Pero si murmurar ya es una falta grave, me llena de espanto cuando contemplo que se puede calumniar, injuriar y difamar a alguien sin que ni siquiera asome un cierto rubor en sus mejillas. Los judíos de la época llevaron a Cristo al patíbulo valiéndose de esas acciones.



Mis padres, a los que debo que imprimieran en mi alma, con sus correcciones, los hábitos de buenas costumbres que al ejercer la voluntad se convierten en virtudes, me repetían incansablemente que hablar mal de alguien era soltar al viento un saco repleto de plumas…después es imposible recogerlas todas. Somos dueños de nuestros silencios y esclavos de nuestras palabras.

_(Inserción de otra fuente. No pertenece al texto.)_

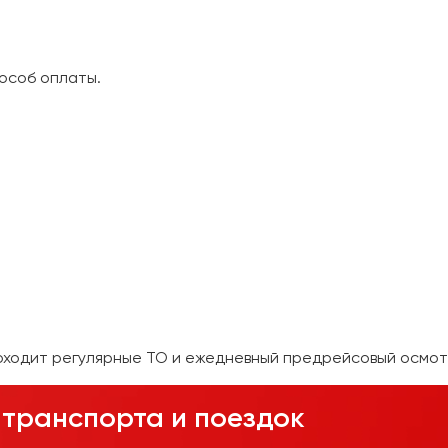
особ оплаты.
оходит регулярные ТО и ежедневный предрейсовый осмот
транспорта и поездок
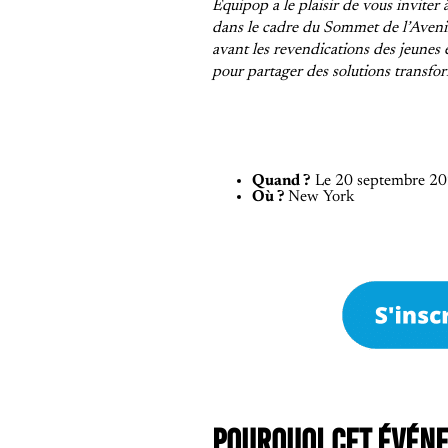
Equipop a le plaisir de vous inviter 
dans le cadre du Sommet de l’Avenir
avant les revendications des jeunes
pour partager des solutions transform
Quand ?
Le 20 septembre 202
Où ?
New York
POURQUOI CET ÉVÉNE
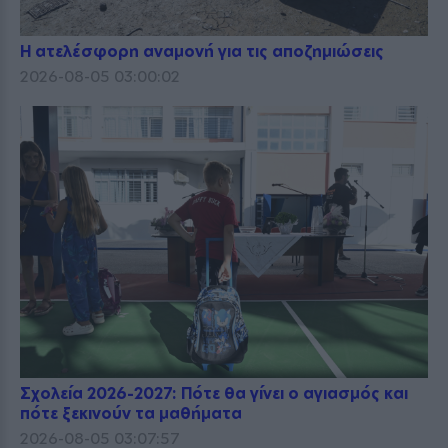
Η ατελέσφορη αναμονή για τις αποζημιώσεις
2026-08-05 03:00:02
Σχολεία 2026-2027: Πότε θα γίνει ο αγιασμός και
πότε ξεκινούν τα μαθήματα
2026-08-05 03:07:57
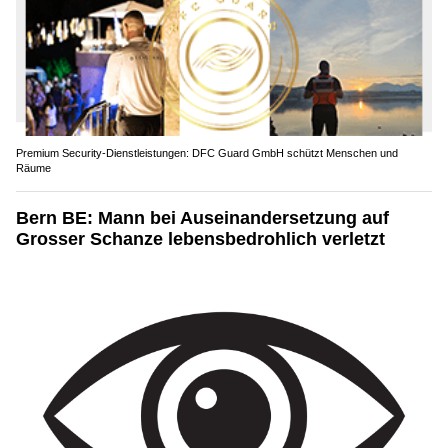
Premium Security-Dienstleistungen: DFC Guard GmbH schützt Menschen und
Räume
Bern BE: Mann bei Auseinandersetzung auf
Grosser Schanze lebensbedrohlich verletzt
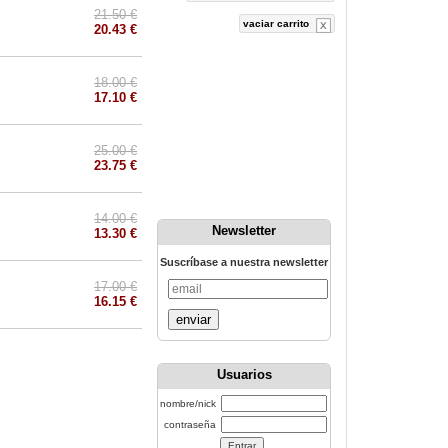
21.50 €
vaciar carrito
20.43 €
18.00 €
17.10 €
25.00 €
23.75 €
14.00 €
Newsletter
13.30 €
Suscríbase a nuestra newsletter
17.00 €
16.15 €
enviar
Usuarios
nombre/nick
contraseña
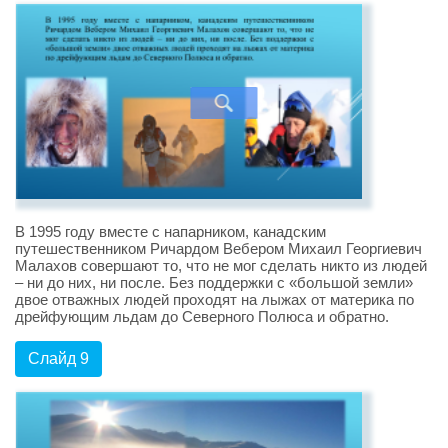
В 1995 году вместе с напарником, канадским
путешественником Ричардом Вебером Михаил Георгиевич
Малахов совершают то, что не мог сделать никто из людей
– ни до них, ни после. Без поддержки с «большой земли»
двое отважных людей проходят на лыжах от материка по
дрейфующим льдам до Северного Полюса и обратно.
Слайд 9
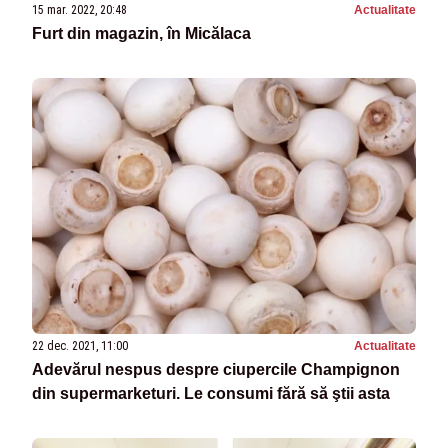
15 mar. 2022, 20:48
Actualitate
Furt din magazin, în Micălaca
22 dec. 2021, 11:00
Actualitate
Adevărul nespus despre ciupercile Champignon
din supermarketuri. Le consumi fără să ştii asta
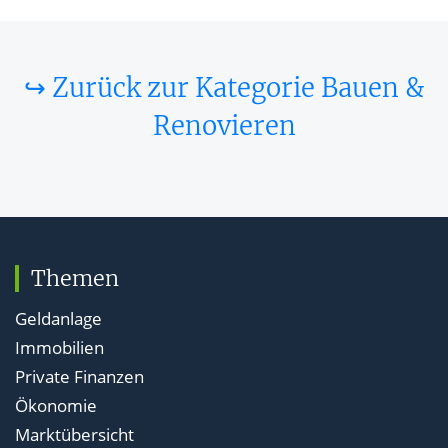
↪ Zurück zur Kategorie Bauen &
Renovieren
Themen
Geldanlage
Immobilien
Private Finanzen
Ökonomie
Marktübersicht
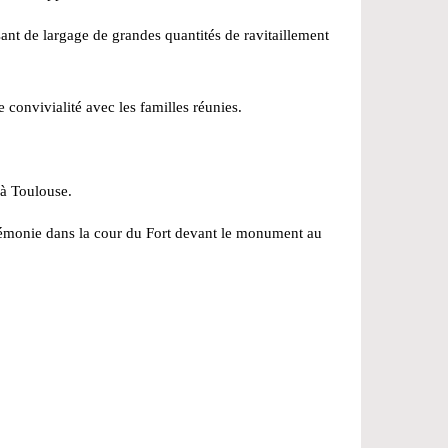
essant de largage de grandes quantités de ravitaillement
 convivialité avec les familles réunies.
 à Toulouse.
monie dans la cour du Fort devant le monument au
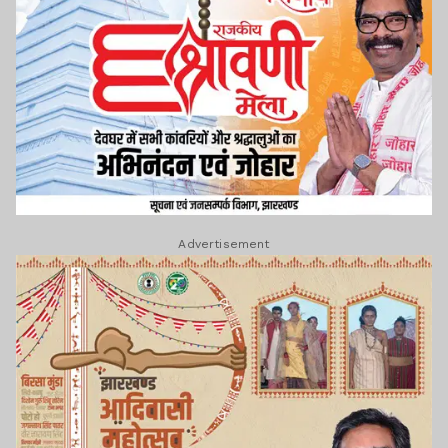
Advertisement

No podemos quitar la honra de nadie, porque es la estima y el respeto de su propia dignidad. Pensar que nadie está libre de ese hecho que comienza a utilizarse como una práctica común. Los que hoy murmuran de su amigo, mañana lo harán de nosotros. ¡Decíd basta! ¡Cortar esas conversaciones! Recordad que lo que determina la calidad de nuestros actos, es lo que se encuentra en nuestros corazones.


Recriminad al mundo, sin miedo, la falta de amor y de respeto que siente hacia el hombre y recordad, como dice el proverbio, que muchas veces más vale callar y parecer tonto, que hablar y demostrarlo. Luchad contra las guerras, que sesgan las vidas, pero con igual intensidad intentar terminar con las infamias que matan los corazones.


La madre Teresa de Calcuta nos decía:

” A menudo los cristianos se convierten en el mayor obstáculo para cuantos desean acercarse a Cristo .

A menudo predican un Evangelio que no cumplen.

Esta es la principal razón por la cual la gente  del mundo no cree .”



Tomar nota. Que por lo menos nosotros no contribuyamos con nuestra acción, o nuestra omisión, a dañar algo tan preciado como es el alma de otro ser humano.